President Joe Biden hails ‘novel era’ in Southeast Asian ties at special summit – Telegraph Nepal

Katrin Fidencio, San Diego, USA

The United States is committed to being engaged in Southeast Asia, President Joe Biden has said, welcoming a summit with leaders of the 10-member Association of Southeast Asian Nations (ASEAN) in Washington, DC, as a “novel era” in relations.

Speaking on the second day of the two-day meeting, Biden told the leaders on Friday that “a great deal of the history of our world in the next 50 years is going to be written in the ASEAN countries”.

Vice President Kamala Harris told the leaders that the Biden administration “recognizes the vital strategic importance of your region, a role that will only grow with time”.
“As an Indo-Pacific nation, the United States will be present and continue to be engaged in Southeast Asia for generations to come,” she said.

While Russia’s invasion of Ukraine was on the agenda, the Biden administration hoped to demonstrate that Washington remains focused on the Asia-Pacific as Beijing becomes an increasingly powerful player in the region.

By Jeff Mason, David Brunnstrom and Michael Martina for the Reuters dated May 14 report that “On Ukraine they reaffirmed “respect for sovereignty, political independence, and territorial integrity,” wording that a regional expert said went further than past ASEAN statements.
The statement did not condemn Russia by name for its Feb. 24 invasion.

This is interesting indeed.

The war in Ukraine has tested those already shaky ties, with senior US officials including President Joe Biden himself repeatedly warning the Chinese government against aiding Russia in its continuing invasion.
The opening session of the ASEAN meeting at the Department of State on Friday focused on maritime security and health issues, Harris said, while a later one was centered on climate and clean energy.

She did not mention China directly, but said the US stood with its “allies and partners in defending the maritime rules-based order, which includes freedom of navigation and international law”.

ASEAN countries share many U.S. concerns about China’s assertiveness, including its claim of sovereignty over vast swaths of the South China Sea where several have rival claims.

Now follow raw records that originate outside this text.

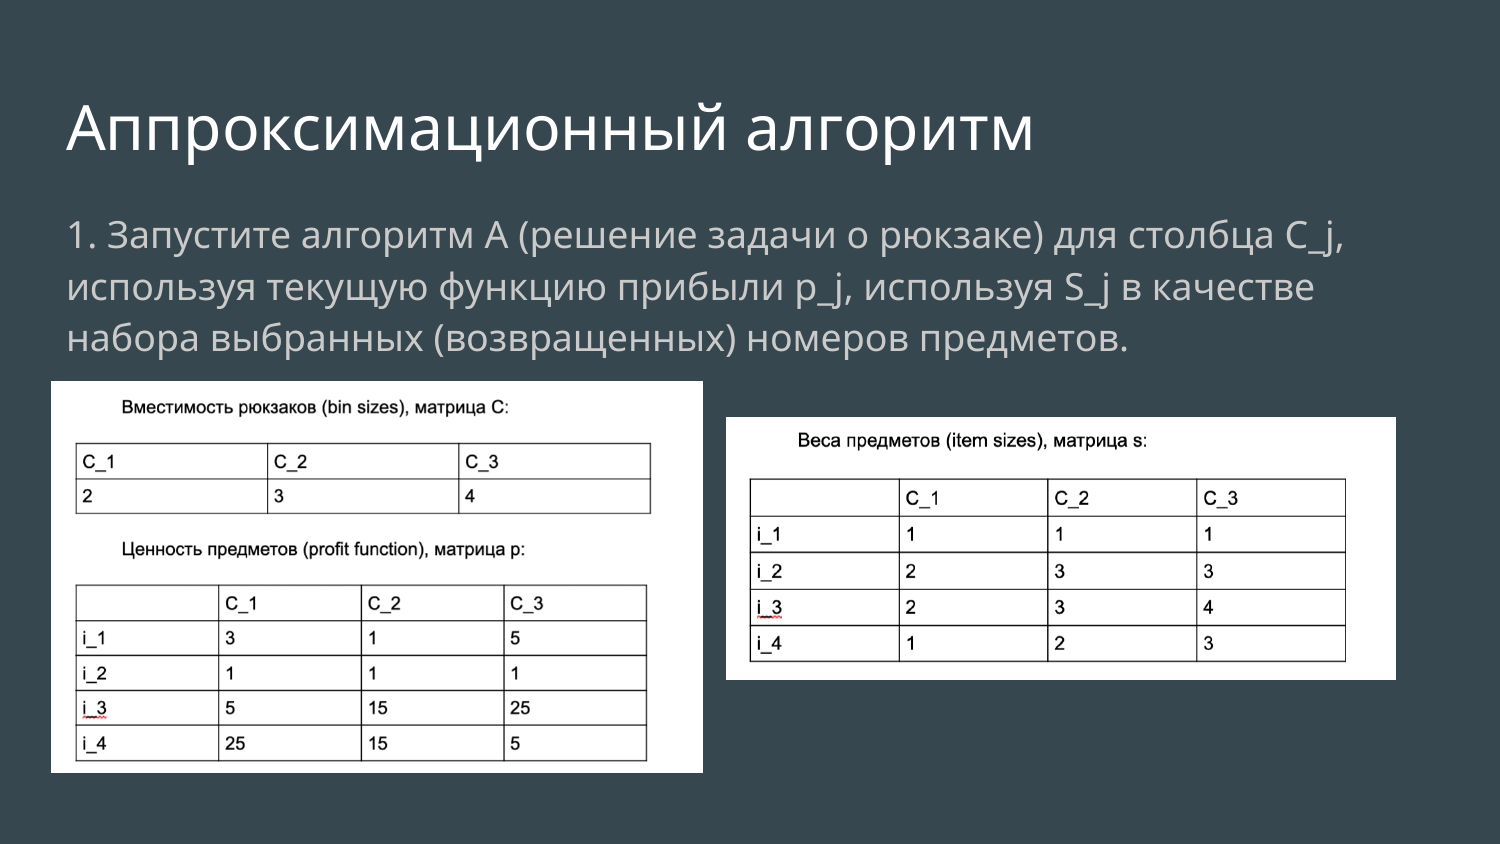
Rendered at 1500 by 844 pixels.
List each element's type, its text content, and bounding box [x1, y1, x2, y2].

list 1. Запустите алгоритм A (решение задачи о рюкзаке) для столбца C_j, используя текущую функцию прибыли p_j, используя S_j в качестве набора выбранных (возвращенных) номеров предметов. [51, 189, 1449, 750]
picture [726, 417, 1396, 680]
title Аппроксимационный алгоритм [51, 72, 1449, 167]
picture [50, 381, 703, 773]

However they remain cautious about siding more firmly with Washington, given their predominant economic ties with China and limited U.S. economic incentives. Some, like Vietnam, Laos and Cambodia, have residual historical ties to Russia.

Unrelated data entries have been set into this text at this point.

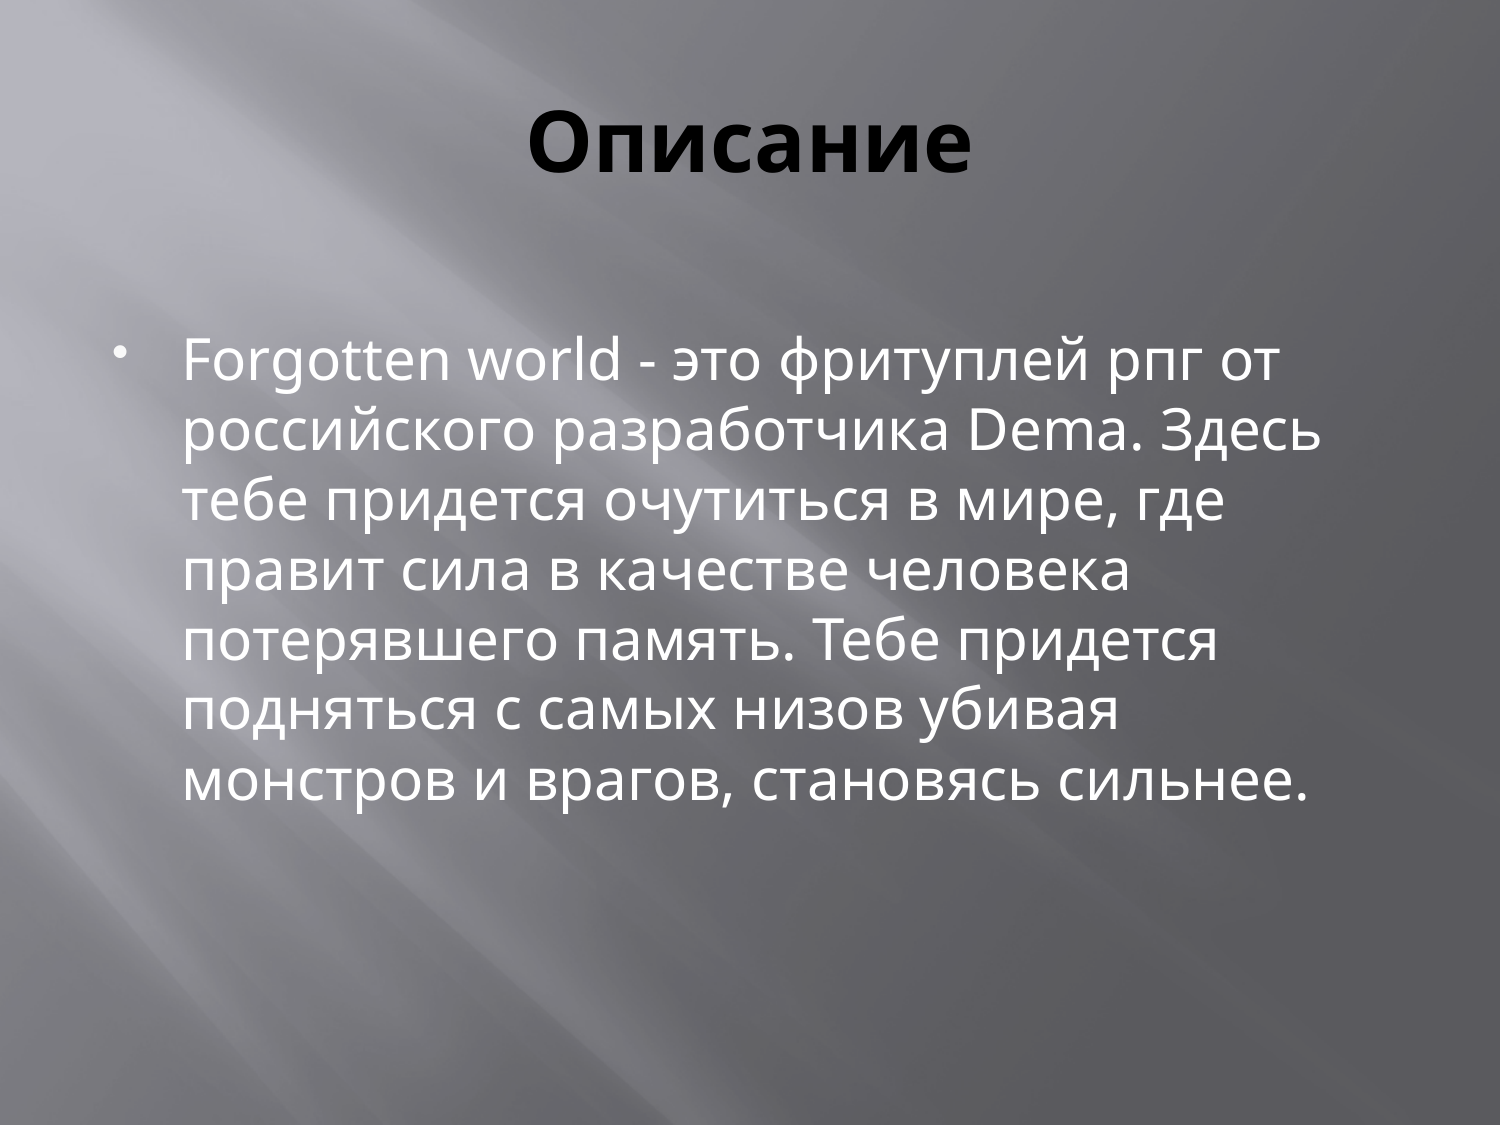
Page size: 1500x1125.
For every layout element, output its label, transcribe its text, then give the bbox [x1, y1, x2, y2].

title Описание [75, 45, 1425, 233]
list Forgotten world - это фритуплей рпг от российского разработчика Dema. Здесь тебе придется очутиться в мире, где правит сила в качестве человека потерявшего память. Тебе придется подняться с самых низов убивая монстров и врагов, становясь сильнее. [76, 314, 1427, 1087]
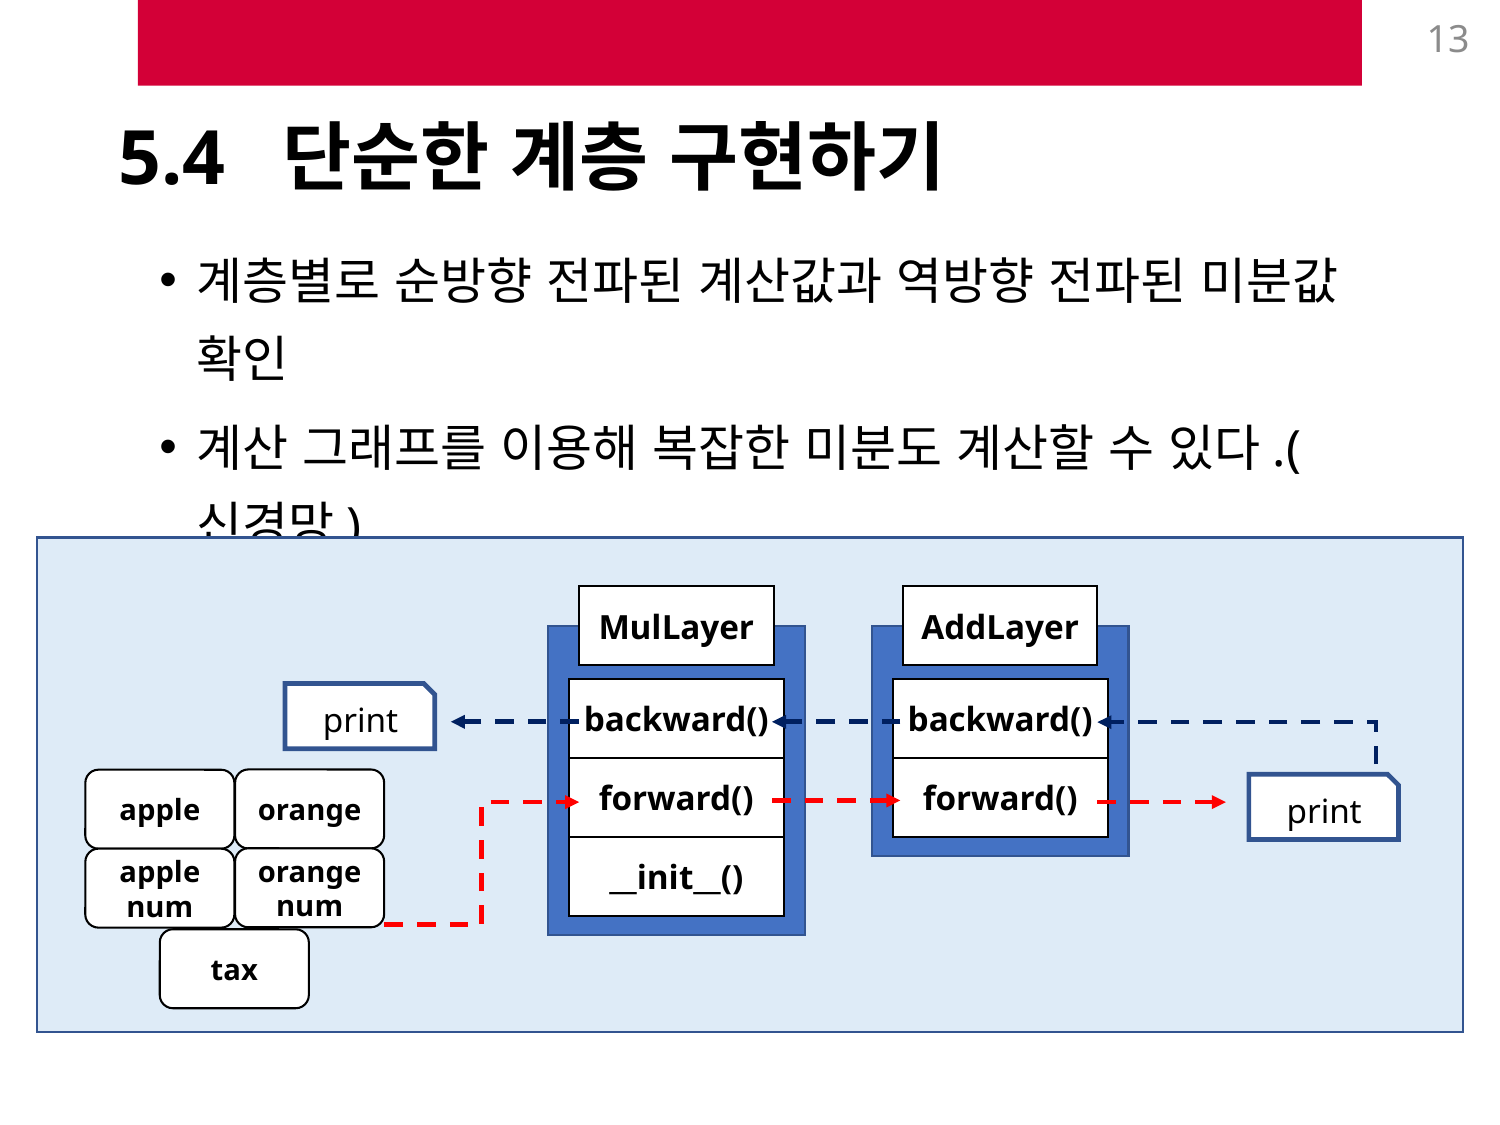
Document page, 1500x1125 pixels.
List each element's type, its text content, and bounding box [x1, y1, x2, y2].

title 5.4 단순한 계층 구현하기 [103, 93, 1397, 225]
list 계층별로 순방향 전파된 계산값과 역방향 전파된 미분값 확인 계산 그래프를 이용해 복잡한 미분도 계산할 수 있다.(신경망) [103, 225, 1397, 406]
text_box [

ASEAN states have been frustrated by a U.S. delay in detailing plans for economic engagement since Trump quit a regional trade pact in 2017.

Biden announced the intention to create IPEF, Indo-Pacific Economic Framework at a virtual summit with ASEAN leaders in October.

“On the global issue, I would like to reiterate the very consistent of the principle of Indonesia on the importance of respecting territorial integrity and sovereignty of a country to another country,” said Marsudi, according to a Department of State readout.“Our hope is to see the war in Ukraine stop as soon as possible, and we give the peaceful resolution of a conflict a chance to succeed. Because we know that if the war continues, all of us will suffer.”For his part, Blinken thanked Retno Marsudi for Indonesia’s leadership in the region.
Marsudi is the foreign minister of Indonesia.

“We are working together across the board to advance a shared vision of a free and open Indo-Pacific region. We’re working to strengthen economic ties among countries in the region. We’re working together to deal with global challenges, like COVID-19,” he said.